## Written task
Rewrite the records from the line containing "this 1932×1932 image." through the end of the records, swapping "street-level" for "sidewalk" and leaving everything else unchanged. Omit the pictures.

## Input rows
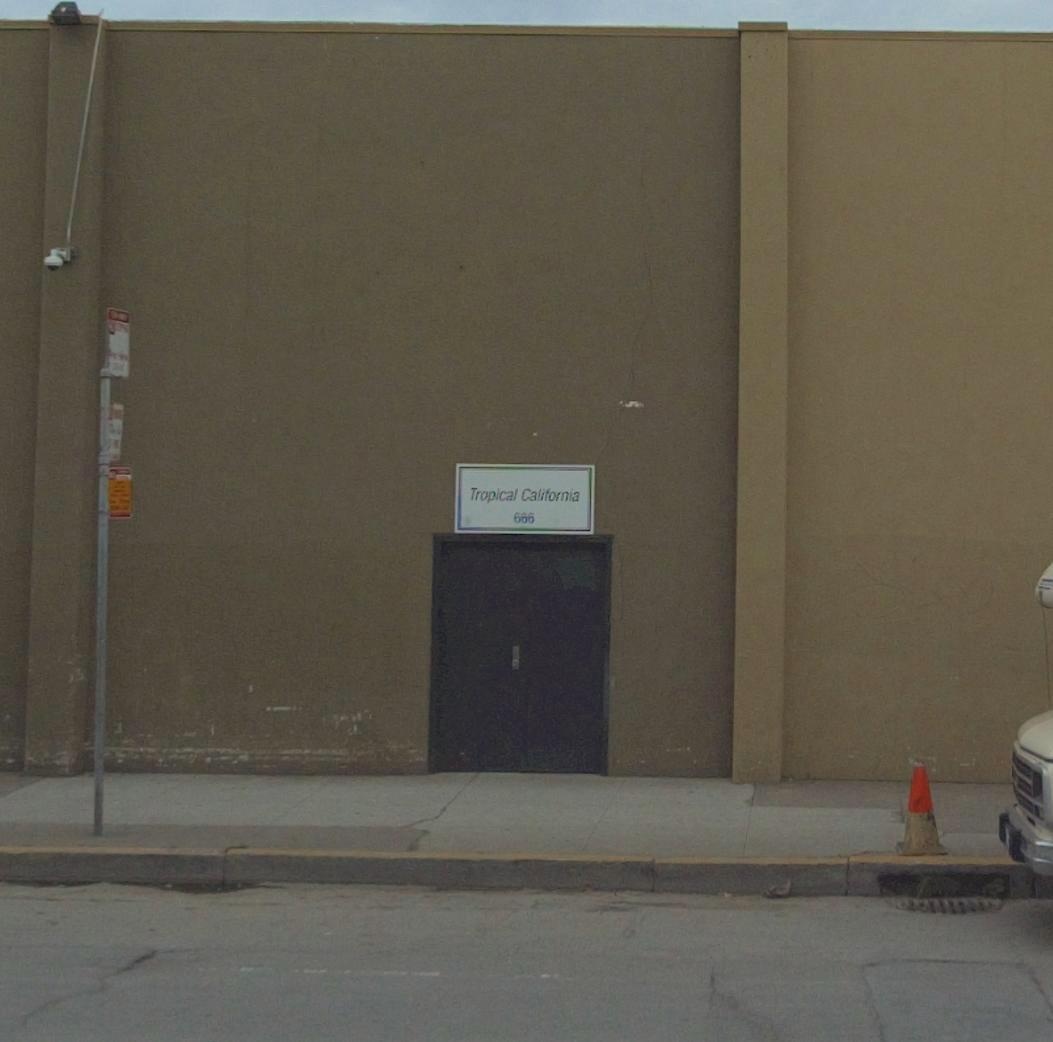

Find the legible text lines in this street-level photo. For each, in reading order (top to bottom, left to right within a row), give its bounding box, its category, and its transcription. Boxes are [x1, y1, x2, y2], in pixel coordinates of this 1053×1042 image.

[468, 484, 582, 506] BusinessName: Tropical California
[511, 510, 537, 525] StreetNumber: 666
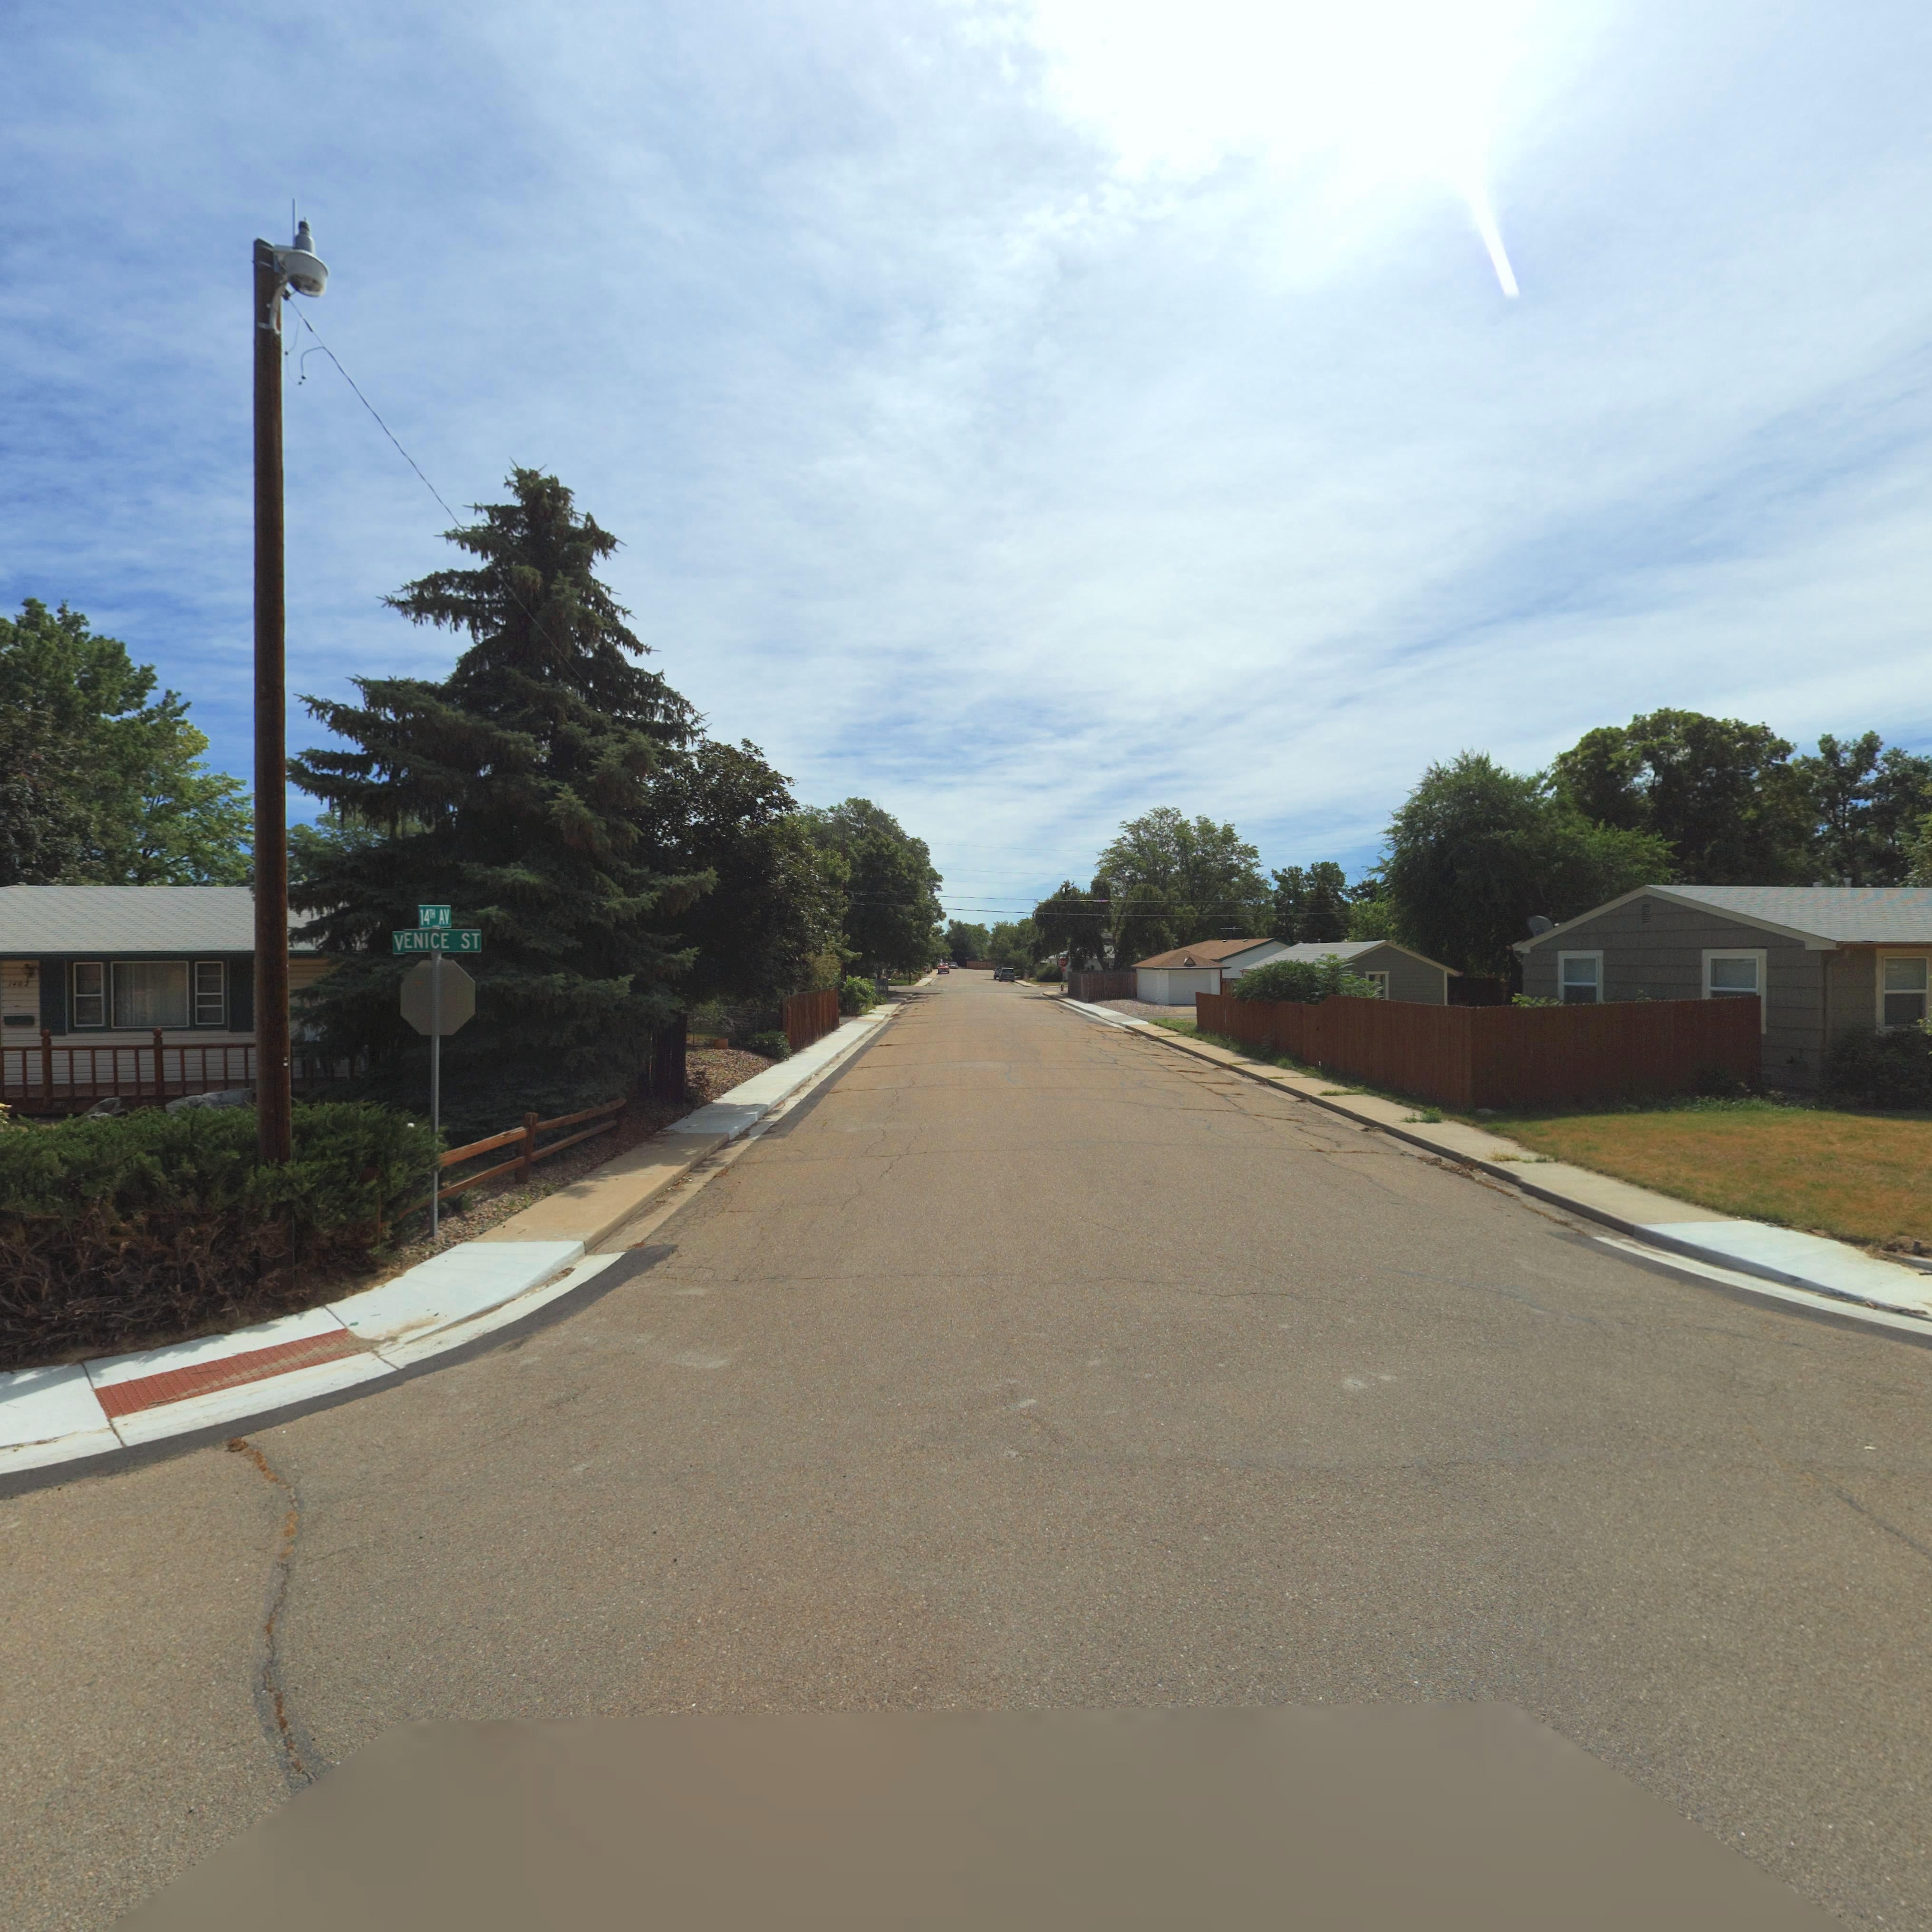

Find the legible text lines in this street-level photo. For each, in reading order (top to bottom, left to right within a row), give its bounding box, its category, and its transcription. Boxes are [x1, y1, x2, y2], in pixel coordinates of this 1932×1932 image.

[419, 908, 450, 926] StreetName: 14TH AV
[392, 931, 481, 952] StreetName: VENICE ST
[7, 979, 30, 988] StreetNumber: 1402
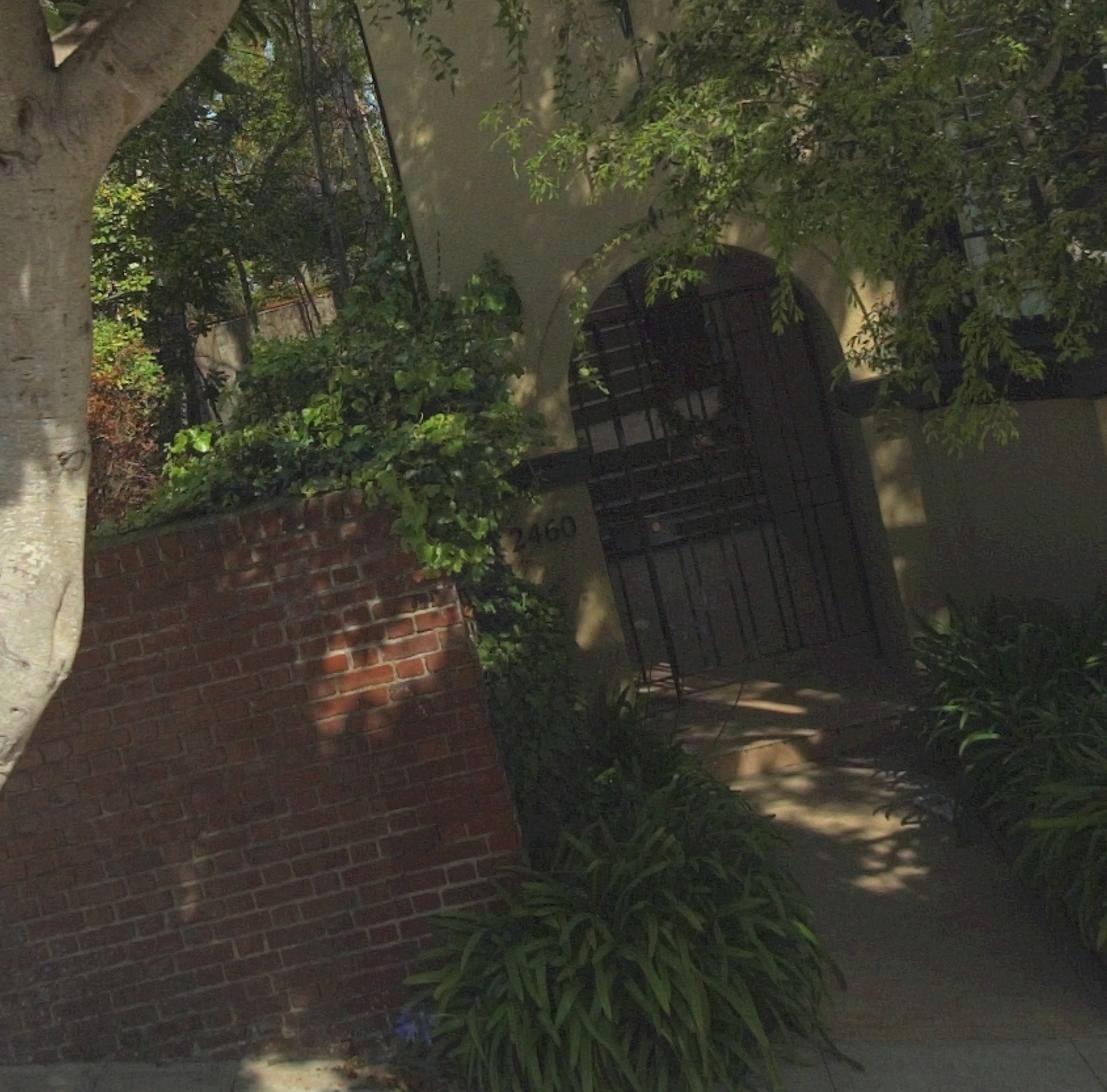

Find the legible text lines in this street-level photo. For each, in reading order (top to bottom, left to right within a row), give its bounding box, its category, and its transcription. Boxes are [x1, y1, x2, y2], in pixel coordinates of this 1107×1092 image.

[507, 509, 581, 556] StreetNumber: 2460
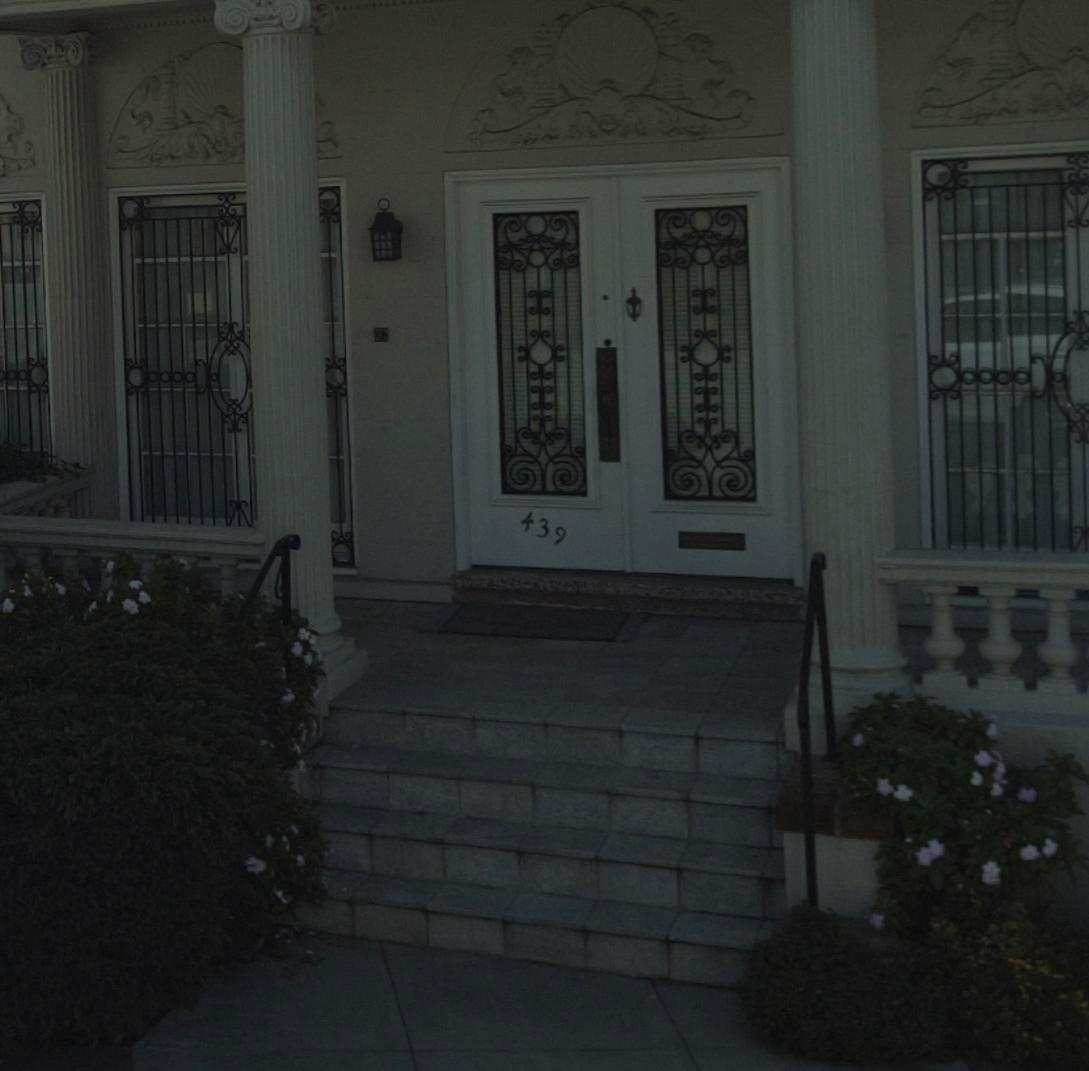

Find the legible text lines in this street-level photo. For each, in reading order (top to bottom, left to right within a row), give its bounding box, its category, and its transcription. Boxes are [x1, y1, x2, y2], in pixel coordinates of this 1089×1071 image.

## Task solution
Find the legible text lines in this sidewalk photo. For each, in reading order (top to bottom, left to right within a row), give its bounding box, its category, and its transcription. Boxes are [x1, y1, x2, y2], in pixel coordinates of this 1932×1932 image.

[419, 908, 450, 926] StreetName: 14TH AV
[392, 931, 481, 952] StreetName: VENICE ST
[7, 979, 30, 988] StreetNumber: 1402

Find the legible text lines in this sidewalk photo. For each, in reading order (top to bottom, left to right within a row), give its bounding box, its category, and its transcription. Boxes are [x1, y1, x2, y2], in pixel coordinates of this 1107×1092 image.

[507, 509, 581, 556] StreetNumber: 2460

Find the legible text lines in this sidewalk photo. For each, in reading order (top to bottom, left to right within a row), give its bounding box, its category, and its transcription. Boxes are [x1, y1, x2, y2], in pixel coordinates of this 1089×1071 image.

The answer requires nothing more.